TESTO PROPOSTO =
•••
Corre l’obbligo di ricordare a Salvini che l’ultimo governo di cui la Lega ha fatto parte è quello dei tagli lineari a tutte le Forze di Polizia i cui effetti nefasti paghiamo ancora oggi nonostante l’emergenza sul fronte dell’immigrazione e del terrorismo.
Quanto accaduto ieri a Ponte di Legno è un atto gravissimo perchè si tenta di manipolare sul piano politico il ruolo delle Forze di polizia che sono terze e rispondono solo agli interessi dello Stato e delle politiche di Governo legittimate dalle procedure democratiche. Si tratta dell’ennesimo atto provocatorio davanti al quale i poliziotti prendono le dovute e doverose distanze”.
Tissone, Silp: “Inaccettabile”.
•••
ESERCIZI PROPOSTI =
• a. Secondo il testo proposto, in quale località è avvenuto il fatto di ieri?
• b. Trascriva dal testo proposto tutto ciò che va da "Corre l’obbligo di" fino a "e del terrorismo.".
• c. Elenchi tutti i nomi propri di persona e di luogo presenti nel testo proposto.

RIGHE FORNITE =
•••
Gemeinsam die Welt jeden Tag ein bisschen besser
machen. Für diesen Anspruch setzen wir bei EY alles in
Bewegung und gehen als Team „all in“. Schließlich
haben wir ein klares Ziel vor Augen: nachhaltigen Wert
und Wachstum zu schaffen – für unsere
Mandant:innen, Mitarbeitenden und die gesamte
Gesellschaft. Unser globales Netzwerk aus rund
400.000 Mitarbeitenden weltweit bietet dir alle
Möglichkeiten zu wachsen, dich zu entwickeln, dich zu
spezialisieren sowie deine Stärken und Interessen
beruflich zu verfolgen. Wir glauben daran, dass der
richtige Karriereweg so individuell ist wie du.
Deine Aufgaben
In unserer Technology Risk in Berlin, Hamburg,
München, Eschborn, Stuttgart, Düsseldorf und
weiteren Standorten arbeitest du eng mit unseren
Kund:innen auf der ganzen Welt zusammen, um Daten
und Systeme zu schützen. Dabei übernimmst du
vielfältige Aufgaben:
•••
RISPOSTE AGLI ESERCIZI =
• a. A Ponte di Legno.

• b.
Corre l’obbligo di ricordare a Salvini che l’ultimo governo di cui la Lega ha fatto parte è quello dei tagli lineari a tutte le Forze di Polizia i cui effetti nefasti paghiamo ancora oggi nonostante l’emergenza sul fronte dell’immigrazione e del terrorismo.

• c. Salvini, Ponte di Legno, Tissone